Directly Identifying information (Personal Identifiers) – the information identifies a specific individual through direct identifiers.  Some examples are: full name, employee ID, student ID, S.I.N., driver's license, specific types of research data (participants of research study, employees, students, passwords).

Indirectly identifying information (Personally Identifiable Data) – the information can reasonably be expected to identify an individual through a combination of indirect identifiers (birth date, gender, sexual orientation, place of residence or a unique personal characteristic).

Examples
PLEASE NOTE: these example lists are not exhaustive and are to be used as illustrative (most data should fit accordingly).

Confidential Data

Patient Medical/Health Information (PHIPA/PIPEDA)
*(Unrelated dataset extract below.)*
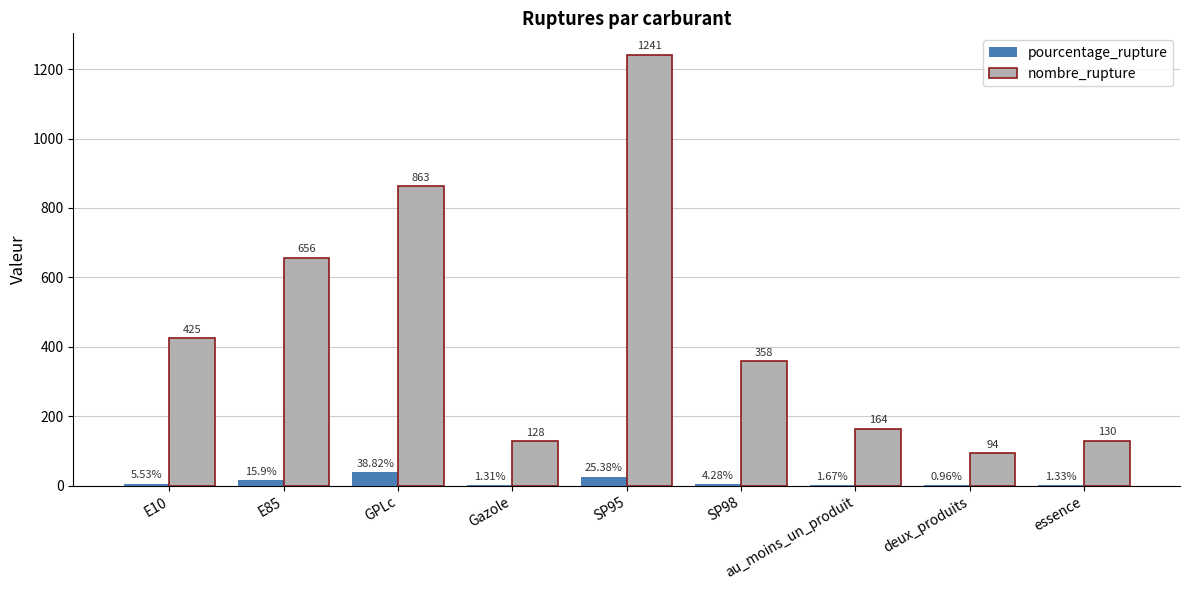

What value does the pourcentage_rupture series have at SP98?

4.3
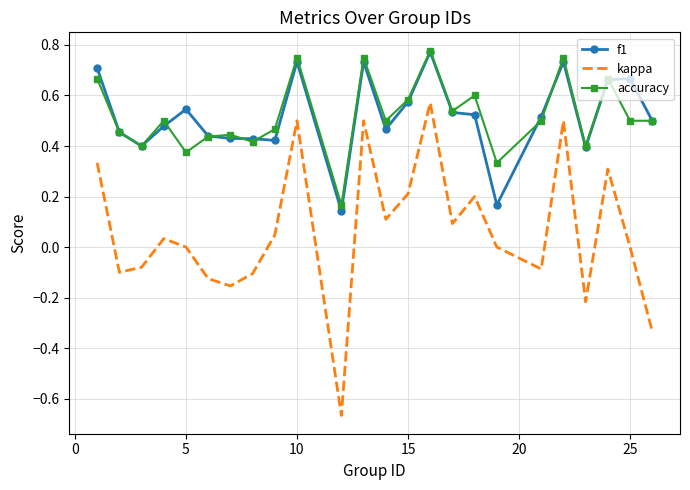

Which series has the widest spread of values?

kappa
  • Identification Numbers (Social Insurance Number (S.I.N.), OHIP, Hospital PIN);
  • Full patient name, full address, postal code;
  • Biometric identifiers (finger prints, voiceprint);
  • Medical Records;
  • Personal and Demographic Information (marital status, birth date, age, height, weight, email address);
  • Dates (except year) related to an individual, account / medical record numbers, health plan beneficiary numbers;
  • Medical images.

Student Records (FIPPA)

This applies to applicants, enrolled students and prospective student data.
  • Identification Numbers (Social Insurance Number (S.I.N.));
  • Student Grades;
  • Student financials, bank accounts, payment history, financial aid/grants, student bills;
  • Demographic information (name, marital status, birth date, race, ethnic origin);
  • Personal Information of students (email address, religion, educational level).
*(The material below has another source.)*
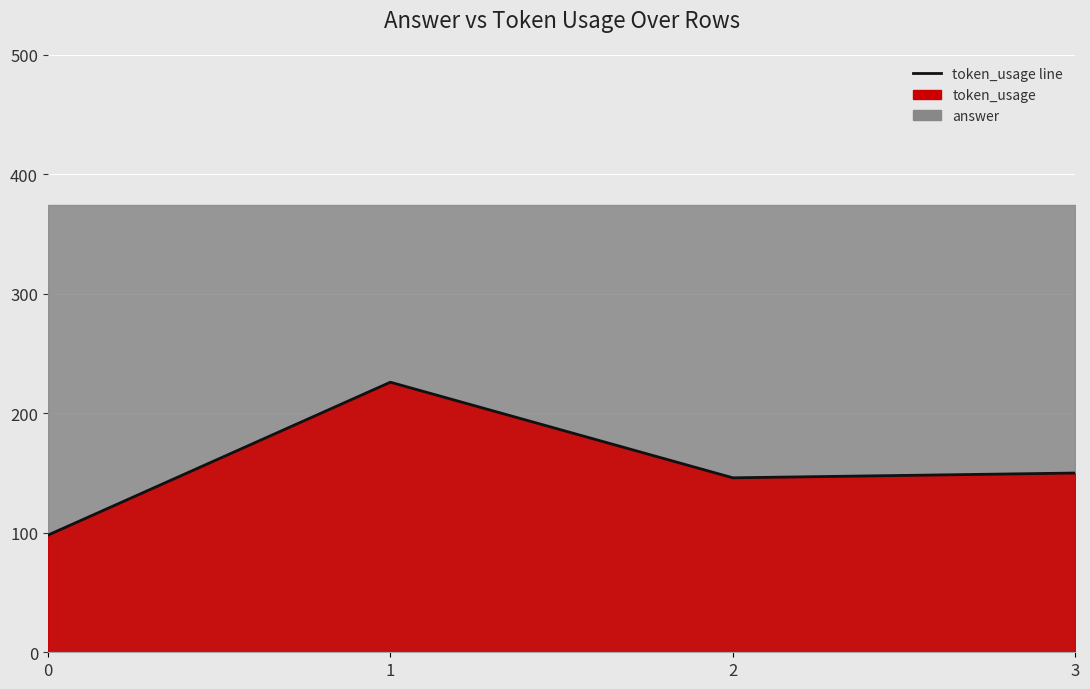

Is it true that the value at 0 is 57?

False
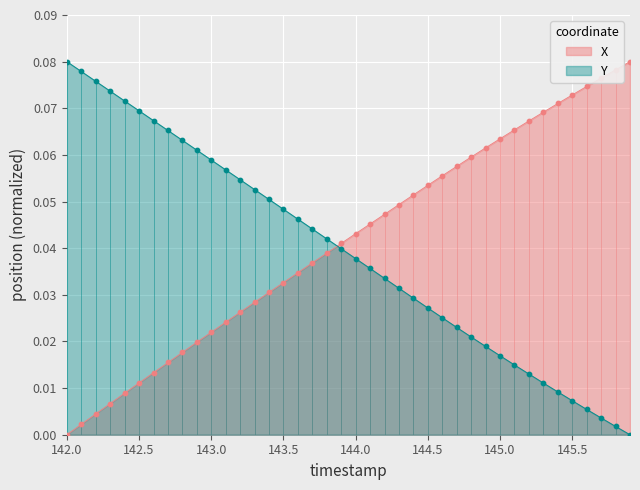

Which series reaches the minimum Y coordinate?

X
Donor/Alumni Information (FIPPA, PHIPA)

  • Identification Numbers (Social Insurance Number (S.I.N.), Alumni ID);
  • Personal financial information;
  • Family information;
  • Demographic information (name, marital status, birth date, race, ethnic origin);
  • Personal Information (email address, telephone / fax numbers, educational level).

Research Information (Granting Agency Agreements, Contracts, Applications, TCPS, Tri-Agency Framework) (FIPPA, PIPEDA)
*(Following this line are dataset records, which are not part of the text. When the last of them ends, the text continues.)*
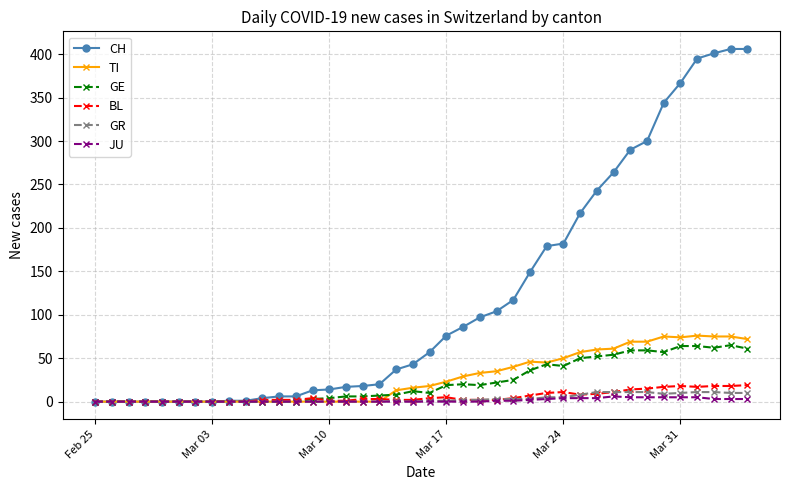

Which series has the largest range (max minus min)?

CH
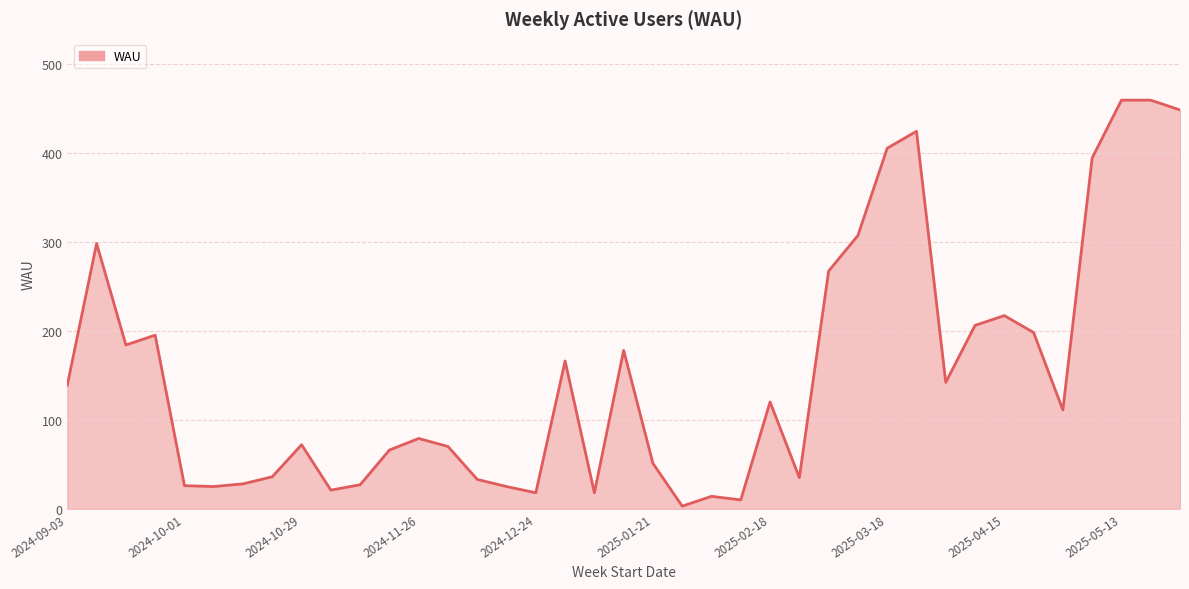

What is the maximum value shown in the chart?

459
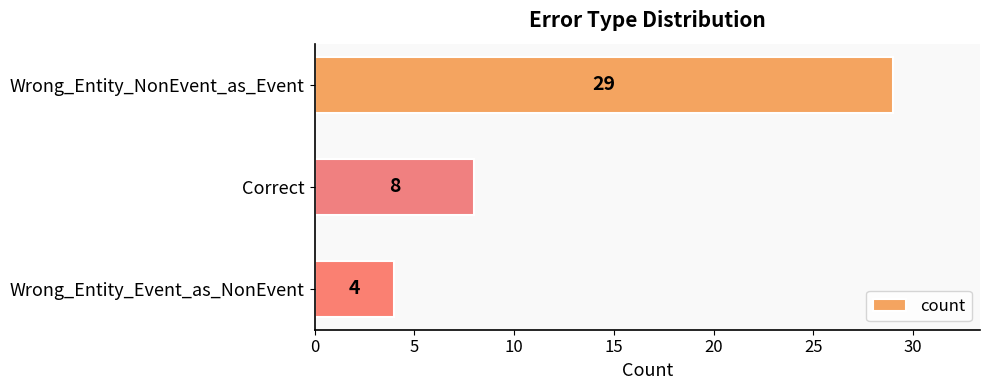

The value at Correct is 8. True or false?

True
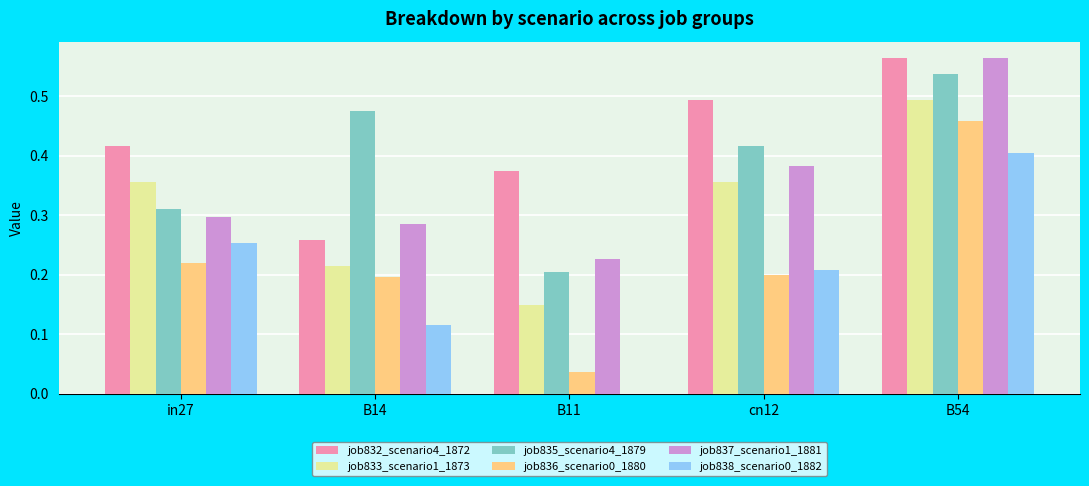

At which label does job832_scenario4_1872 reach its peak?

B54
  • Identification Numbers (Social Insurance Number (S.I.N.), Award Number);
  • Human participant information (demographic and personal);
  • Unpublished research information after it has transitioned to administrators (grant applications, grant proposals);
  • Research data that is identifiable (i.e. includes participant identifiers);
  • Export Controlled Information or technology;
  • Information which could affect patent processes, proprietary data, and intellectual property;
  • Contracts and agreements;
  • CVs.

Employee Information (PIPEDA)

  • Identification Numbers (Social Insurance Number (S.I.N.), Employee ID);
  • Personal financial information, including non-Western University income level and sources (bank account, income);
  • Insurance and benefit information;
  • Demographic information (name, marital status, birth date, race, ethnic origin);
  • Personal Information of employees (email address, religion, educational level, tax return information);
  • Certain management information (performance evaluations, agreements, employment history etc).

Other Institutional Data

  • Critical infrastructure detail (network topology, security apparatus, etc).

Sensitive Data

  • Draft planning documents;
  • Internal internet websites;
  • Official meeting minutes before approved;
  • Research awards notifications (time sensitive);
  • RFP processes (time sensitive);
  • Research data that is NOT identifiable or protected under a Confidentiality Agreement (i.e. identifiers removed);
  • Personal and Demographic Information (marital status, birth date, age, height, weight, email address, Student Number, PIN ) when NOT aggregated with other personally identifiable information;
  • Employee / Student Email messages;
  • Employee / Student Network usage information.

Public Data

  • Any information that does not need to be protected to comply with Confidential or Sensitive classification standard;
  • Any information that has been publicly published through official channels.